[[ Passage for review, beginning ]]

How much does this matter? More than words can say. There is no other single force causing as much measurable hardship and human misery in this country as the collapse of marriage. It hurts children, it reduces mothers' financial security, and it has landed with particular devastation on those who can bear it least: the nation's underclass.

The Marriage Gap
The poor and the middle class are very different in the ways they have forsaken marriage. The poor are doing it by uncoupling parenthood from marriage, and the financially secure are doing it by blasting apart their unions if the principals aren't having fun anymore.

The growing tendency of the poor to have children before marriage — the vast majority of unmarried women having babies are undereducated and have low incomes — is a catastrophic approach to life, as three Presidents in a row have tried to convince them. Bill Clinton's welfare-to-work program encouraged marriage, George W. Bush spent millions to promote marriage, and Barack Obama has spoken powerfully on the need for men to stay with their children: "We need fathers to step up, to realize that their job does not end at conception; that what makes you a man is not the ability to have a child but the courage to raise one." (See snapshots from a very special wedding.)

[[ Passage for review, end ]]
[[ Data extract, beginning ]]

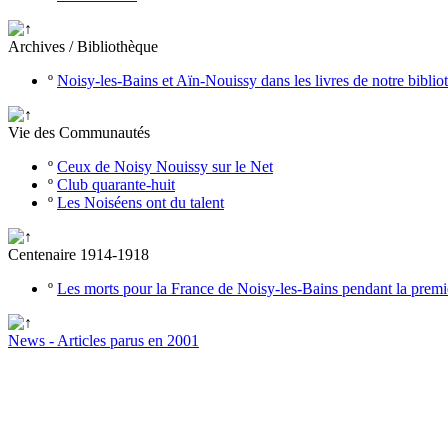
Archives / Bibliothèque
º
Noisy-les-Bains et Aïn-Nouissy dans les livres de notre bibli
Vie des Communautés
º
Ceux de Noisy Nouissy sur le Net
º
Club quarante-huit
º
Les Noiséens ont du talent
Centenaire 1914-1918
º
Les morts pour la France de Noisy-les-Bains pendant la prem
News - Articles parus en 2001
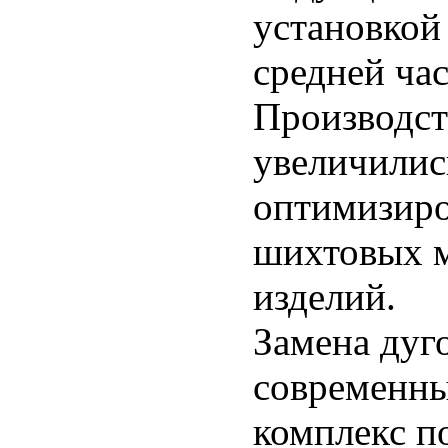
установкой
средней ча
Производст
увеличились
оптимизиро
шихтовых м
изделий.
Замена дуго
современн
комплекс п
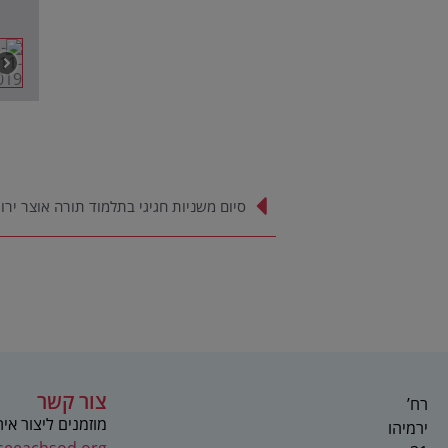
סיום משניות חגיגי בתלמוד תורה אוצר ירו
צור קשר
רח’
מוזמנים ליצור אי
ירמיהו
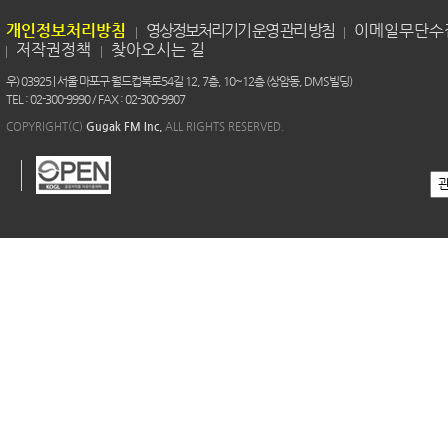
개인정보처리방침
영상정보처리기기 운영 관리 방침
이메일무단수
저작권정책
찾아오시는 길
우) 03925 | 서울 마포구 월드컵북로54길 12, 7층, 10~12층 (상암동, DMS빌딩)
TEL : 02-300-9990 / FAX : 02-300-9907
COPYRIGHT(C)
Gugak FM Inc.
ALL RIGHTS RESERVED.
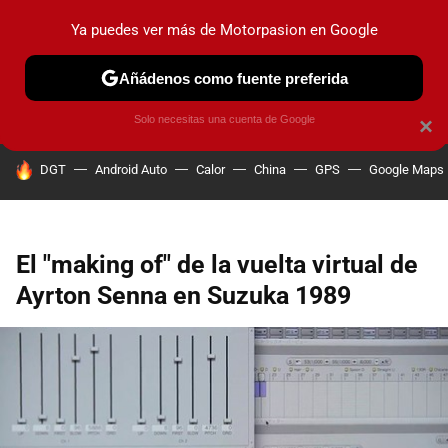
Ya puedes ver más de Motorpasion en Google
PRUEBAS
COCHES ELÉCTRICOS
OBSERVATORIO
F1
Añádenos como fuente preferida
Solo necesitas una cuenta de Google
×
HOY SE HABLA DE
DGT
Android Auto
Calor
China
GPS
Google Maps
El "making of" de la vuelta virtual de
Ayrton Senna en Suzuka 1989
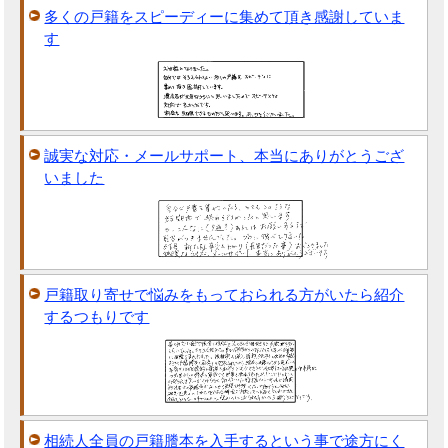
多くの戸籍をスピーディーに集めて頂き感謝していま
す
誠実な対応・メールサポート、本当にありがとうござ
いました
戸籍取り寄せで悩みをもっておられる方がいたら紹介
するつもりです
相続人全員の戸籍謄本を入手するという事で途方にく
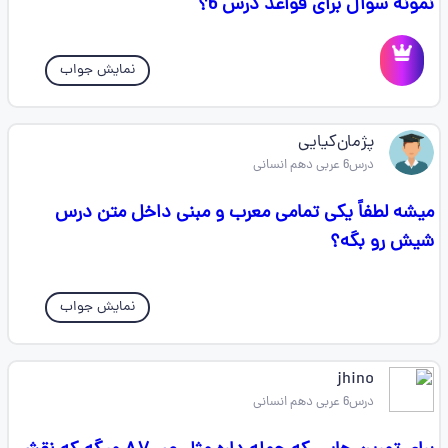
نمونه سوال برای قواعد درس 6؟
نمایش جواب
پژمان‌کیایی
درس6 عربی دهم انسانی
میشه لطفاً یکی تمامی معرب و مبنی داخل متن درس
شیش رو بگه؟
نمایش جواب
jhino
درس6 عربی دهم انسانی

[[ Data extract, end ]]
[[ Data extract, beginning ]]

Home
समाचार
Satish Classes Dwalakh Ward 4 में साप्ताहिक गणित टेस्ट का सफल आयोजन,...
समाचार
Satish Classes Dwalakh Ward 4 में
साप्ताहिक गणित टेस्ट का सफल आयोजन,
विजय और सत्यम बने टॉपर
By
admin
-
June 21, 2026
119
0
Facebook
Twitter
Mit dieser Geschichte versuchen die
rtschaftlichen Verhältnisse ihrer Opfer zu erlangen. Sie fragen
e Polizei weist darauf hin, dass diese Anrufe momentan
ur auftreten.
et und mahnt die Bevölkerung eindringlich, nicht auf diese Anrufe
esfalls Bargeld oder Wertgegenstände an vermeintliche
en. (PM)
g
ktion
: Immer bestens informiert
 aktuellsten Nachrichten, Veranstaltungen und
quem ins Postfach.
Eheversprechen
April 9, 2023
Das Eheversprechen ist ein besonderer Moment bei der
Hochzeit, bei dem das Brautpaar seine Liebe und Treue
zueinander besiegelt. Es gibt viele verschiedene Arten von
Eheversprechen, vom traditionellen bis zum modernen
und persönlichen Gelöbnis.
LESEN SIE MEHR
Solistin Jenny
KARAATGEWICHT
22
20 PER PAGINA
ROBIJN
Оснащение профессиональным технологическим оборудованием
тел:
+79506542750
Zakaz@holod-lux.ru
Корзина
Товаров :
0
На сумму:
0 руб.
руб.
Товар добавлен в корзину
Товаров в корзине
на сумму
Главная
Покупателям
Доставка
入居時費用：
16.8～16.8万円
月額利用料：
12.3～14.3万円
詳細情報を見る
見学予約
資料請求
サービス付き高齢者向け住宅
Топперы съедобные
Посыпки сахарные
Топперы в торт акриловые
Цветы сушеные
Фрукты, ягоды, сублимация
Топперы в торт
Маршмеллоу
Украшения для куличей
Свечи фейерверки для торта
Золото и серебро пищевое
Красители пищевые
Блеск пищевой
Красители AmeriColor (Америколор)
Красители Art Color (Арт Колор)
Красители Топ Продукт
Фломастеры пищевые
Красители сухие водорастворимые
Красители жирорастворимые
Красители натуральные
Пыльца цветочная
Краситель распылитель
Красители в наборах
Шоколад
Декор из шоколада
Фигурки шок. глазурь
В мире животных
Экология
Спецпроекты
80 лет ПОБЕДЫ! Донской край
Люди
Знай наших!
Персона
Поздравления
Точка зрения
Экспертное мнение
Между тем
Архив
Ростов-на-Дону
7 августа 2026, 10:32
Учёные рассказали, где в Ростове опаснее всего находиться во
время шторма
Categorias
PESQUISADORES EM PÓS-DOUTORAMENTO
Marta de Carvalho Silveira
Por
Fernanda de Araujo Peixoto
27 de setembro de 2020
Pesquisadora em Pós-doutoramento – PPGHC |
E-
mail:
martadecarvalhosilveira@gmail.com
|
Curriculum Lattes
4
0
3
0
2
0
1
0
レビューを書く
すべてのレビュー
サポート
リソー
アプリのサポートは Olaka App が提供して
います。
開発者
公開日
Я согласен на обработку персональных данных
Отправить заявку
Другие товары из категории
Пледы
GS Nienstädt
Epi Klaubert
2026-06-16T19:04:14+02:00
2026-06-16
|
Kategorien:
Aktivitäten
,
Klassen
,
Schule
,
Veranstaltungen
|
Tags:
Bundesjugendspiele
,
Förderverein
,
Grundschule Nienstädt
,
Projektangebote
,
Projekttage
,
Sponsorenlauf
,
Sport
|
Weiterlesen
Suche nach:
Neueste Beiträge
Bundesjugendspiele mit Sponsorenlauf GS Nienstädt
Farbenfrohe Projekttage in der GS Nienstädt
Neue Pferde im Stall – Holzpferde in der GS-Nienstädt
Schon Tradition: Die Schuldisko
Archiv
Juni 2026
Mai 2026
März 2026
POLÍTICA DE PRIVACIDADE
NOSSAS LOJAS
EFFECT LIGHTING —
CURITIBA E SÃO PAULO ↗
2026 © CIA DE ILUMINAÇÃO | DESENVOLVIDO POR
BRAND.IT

[[ Data extract, end ]]

Task directions: Copy the passage about the collapse of marriage word for word. Begin at the words "The growing tendency" and stop after "very special wedding.)".

Result for this exercise:
The growing tendency of the poor to have children before marriage — the vast majority of unmarried women having babies are undereducated and have low incomes — is a catastrophic approach to life, as three Presidents in a row have tried to convince them. Bill Clinton's welfare-to-work program encouraged marriage, George W. Bush spent millions to promote marriage, and Barack Obama has spoken powerfully on the need for men to stay with their children: "We need fathers to step up, to realize that their job does not end at conception; that what makes you a man is not the ability to have a child but the courage to raise one." (See snapshots from a very special wedding.)